Look through the entries below and say how many lines contain the string "zakładane". Give the number only.

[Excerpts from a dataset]
:::::

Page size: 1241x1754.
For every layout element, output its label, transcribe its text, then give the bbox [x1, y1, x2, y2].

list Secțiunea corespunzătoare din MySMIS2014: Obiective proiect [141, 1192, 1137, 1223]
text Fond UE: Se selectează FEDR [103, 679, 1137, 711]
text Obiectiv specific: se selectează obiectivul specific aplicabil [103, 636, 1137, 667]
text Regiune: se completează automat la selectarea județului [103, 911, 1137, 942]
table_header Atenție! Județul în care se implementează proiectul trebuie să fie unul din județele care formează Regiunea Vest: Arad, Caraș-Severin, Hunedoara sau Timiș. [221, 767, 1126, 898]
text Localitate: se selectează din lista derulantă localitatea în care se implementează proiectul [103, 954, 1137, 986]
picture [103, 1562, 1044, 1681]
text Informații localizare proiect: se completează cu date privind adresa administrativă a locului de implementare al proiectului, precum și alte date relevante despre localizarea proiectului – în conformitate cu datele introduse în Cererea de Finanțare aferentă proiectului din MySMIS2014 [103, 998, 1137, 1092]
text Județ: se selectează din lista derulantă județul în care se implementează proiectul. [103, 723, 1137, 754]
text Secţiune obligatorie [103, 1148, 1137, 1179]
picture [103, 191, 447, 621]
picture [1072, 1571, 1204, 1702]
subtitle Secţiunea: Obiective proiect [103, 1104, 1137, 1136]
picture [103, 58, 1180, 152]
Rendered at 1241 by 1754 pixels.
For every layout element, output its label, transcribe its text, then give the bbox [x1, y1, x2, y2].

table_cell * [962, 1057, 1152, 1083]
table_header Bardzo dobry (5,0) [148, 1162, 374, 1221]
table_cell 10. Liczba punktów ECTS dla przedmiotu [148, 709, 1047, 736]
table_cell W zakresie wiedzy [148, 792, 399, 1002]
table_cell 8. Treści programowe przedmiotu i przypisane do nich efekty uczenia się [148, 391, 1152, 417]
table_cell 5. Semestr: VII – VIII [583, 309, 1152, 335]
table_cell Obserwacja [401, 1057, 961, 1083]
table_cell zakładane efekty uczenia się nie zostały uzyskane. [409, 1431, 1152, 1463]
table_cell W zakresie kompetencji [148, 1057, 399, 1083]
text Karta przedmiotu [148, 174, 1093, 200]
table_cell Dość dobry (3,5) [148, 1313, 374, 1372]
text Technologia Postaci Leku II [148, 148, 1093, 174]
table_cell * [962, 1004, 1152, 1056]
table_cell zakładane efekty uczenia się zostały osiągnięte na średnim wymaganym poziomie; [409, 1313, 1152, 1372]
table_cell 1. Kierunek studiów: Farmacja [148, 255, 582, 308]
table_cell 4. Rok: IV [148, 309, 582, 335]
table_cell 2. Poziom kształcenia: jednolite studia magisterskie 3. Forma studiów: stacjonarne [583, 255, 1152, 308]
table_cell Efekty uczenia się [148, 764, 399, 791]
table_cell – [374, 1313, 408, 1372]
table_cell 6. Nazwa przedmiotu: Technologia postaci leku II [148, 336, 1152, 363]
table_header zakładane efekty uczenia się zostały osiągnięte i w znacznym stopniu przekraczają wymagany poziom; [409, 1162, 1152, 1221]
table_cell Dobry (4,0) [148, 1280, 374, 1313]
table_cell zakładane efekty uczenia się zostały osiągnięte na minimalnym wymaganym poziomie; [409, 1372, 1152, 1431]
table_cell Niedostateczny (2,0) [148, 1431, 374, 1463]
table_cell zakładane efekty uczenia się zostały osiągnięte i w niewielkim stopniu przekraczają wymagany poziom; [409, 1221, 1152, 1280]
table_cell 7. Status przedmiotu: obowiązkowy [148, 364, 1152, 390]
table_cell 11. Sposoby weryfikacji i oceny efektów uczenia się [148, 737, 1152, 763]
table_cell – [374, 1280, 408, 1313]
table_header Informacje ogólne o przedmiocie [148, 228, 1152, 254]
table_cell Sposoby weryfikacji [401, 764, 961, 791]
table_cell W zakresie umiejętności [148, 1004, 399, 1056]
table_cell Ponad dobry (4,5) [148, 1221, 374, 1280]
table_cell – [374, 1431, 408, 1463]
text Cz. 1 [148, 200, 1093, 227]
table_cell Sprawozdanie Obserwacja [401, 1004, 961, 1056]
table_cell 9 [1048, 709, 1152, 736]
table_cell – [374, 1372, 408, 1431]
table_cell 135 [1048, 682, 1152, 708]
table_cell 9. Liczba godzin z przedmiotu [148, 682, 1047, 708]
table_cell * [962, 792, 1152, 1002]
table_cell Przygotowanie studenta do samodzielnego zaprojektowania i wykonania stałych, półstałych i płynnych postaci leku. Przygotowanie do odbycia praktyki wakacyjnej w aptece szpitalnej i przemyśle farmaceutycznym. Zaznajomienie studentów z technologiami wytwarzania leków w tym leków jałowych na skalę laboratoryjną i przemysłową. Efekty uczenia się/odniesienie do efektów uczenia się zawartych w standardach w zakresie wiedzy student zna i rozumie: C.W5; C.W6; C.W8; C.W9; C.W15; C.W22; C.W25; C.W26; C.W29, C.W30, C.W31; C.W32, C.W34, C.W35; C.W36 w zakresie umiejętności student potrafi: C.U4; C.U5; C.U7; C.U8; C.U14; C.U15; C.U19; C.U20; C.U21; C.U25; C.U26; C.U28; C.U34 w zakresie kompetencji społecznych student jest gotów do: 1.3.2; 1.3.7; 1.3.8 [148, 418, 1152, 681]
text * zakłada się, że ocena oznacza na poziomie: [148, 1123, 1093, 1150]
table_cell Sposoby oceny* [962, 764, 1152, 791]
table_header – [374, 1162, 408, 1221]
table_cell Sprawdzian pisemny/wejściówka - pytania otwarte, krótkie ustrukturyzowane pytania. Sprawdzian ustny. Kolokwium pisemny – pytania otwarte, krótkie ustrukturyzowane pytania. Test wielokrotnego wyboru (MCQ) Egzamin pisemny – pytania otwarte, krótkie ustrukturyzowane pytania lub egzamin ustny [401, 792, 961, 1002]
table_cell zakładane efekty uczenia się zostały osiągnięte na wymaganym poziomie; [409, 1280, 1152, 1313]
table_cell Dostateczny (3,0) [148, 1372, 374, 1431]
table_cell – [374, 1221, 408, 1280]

:::::

The answer
6